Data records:
——

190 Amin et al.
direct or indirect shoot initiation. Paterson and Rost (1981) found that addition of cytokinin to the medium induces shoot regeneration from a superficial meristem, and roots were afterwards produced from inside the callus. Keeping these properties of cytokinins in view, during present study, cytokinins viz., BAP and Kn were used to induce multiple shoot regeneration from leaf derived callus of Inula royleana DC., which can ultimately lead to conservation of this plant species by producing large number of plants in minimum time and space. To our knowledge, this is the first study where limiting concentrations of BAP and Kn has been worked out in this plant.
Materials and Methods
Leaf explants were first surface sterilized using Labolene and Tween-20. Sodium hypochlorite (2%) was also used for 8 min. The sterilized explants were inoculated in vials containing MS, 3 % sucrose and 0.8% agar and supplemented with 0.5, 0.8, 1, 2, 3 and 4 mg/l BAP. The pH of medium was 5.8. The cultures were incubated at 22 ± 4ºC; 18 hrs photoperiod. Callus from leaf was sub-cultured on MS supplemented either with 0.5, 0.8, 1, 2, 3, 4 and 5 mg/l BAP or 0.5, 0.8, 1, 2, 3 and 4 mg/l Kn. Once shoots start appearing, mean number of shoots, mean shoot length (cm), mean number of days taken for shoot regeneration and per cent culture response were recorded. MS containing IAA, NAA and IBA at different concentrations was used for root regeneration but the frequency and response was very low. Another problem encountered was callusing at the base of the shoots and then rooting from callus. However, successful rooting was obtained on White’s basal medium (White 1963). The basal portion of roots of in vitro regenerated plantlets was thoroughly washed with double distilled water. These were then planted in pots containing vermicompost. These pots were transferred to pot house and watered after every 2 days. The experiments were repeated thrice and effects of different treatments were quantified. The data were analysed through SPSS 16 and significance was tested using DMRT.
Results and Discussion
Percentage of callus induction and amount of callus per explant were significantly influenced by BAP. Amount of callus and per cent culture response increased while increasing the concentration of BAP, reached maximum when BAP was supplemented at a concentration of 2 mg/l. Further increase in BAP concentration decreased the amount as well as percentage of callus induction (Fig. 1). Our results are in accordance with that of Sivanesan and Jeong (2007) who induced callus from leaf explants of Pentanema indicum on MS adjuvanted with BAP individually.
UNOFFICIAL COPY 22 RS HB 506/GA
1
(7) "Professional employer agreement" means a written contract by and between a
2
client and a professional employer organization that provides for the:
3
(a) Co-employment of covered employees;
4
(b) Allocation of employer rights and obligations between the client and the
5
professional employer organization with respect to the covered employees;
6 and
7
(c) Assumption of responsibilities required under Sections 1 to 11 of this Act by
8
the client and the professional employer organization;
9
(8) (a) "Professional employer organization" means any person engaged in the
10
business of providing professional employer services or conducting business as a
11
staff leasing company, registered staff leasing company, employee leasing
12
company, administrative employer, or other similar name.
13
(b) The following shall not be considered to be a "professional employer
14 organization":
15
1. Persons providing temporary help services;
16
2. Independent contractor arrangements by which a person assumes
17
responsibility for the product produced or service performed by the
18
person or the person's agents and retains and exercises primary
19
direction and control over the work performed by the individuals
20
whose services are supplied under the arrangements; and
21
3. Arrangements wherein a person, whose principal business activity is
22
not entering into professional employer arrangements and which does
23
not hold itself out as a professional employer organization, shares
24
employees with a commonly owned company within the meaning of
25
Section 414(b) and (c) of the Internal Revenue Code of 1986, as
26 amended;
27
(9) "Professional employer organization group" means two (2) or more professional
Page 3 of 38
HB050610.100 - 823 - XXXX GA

——

The problem
In the records above, find each line with the word "response" and copy it out.

Answer box
Leaf explants were first surface sterilized using Labolene and Tween-20. Sodium hypochlorite (2%) was also used for 8 min. The sterilized explants were inoculated in vials containing MS, 3 % sucrose and 0.8% agar and supplemented with 0.5, 0.8, 1, 2, 3 and 4 mg/l BAP. The pH of medium was 5.8. The cultures were incubated at 22 ± 4ºC; 18 hrs photoperiod. Callus from leaf was sub-cultured on MS supplemented either with 0.5, 0.8, 1, 2, 3, 4 and 5 mg/l BAP or 0.5, 0.8, 1, 2, 3 and 4 mg/l Kn. Once shoots start appearing, mean number of shoots, mean shoot length (cm), mean number of days taken for shoot regeneration and per cent culture response were recorded. MS containing IAA, NAA and IBA at different concentrations was used for root regeneration but the frequency and response was very low. Another problem encountered was callusing at the base of the shoots and then rooting from callus. However, successful rooting was obtained on White’s basal medium (White 1963). The basal portion of roots of in vitro regenerated plantlets was thoroughly washed with double distilled water. These were then planted in pots containing vermicompost. These pots were transferred to pot house and watered after every 2 days. The experiments were repeated thrice and effects of different treatments were quantified. The data were analysed through SPSS 16 and significance was tested using DMRT.
Percentage of callus induction and amount of callus per explant were significantly influenced by BAP. Amount of callus and per cent culture response increased while increasing the concentration of BAP, reached maximum when BAP was supplemented at a concentration of 2 mg/l. Further increase in BAP concentration decreased the amount as well as percentage of callus induction (Fig. 1). Our results are in accordance with that of Sivanesan and Jeong (2007) who induced callus from leaf explants of Pentanema indicum on MS adjuvanted with BAP individually.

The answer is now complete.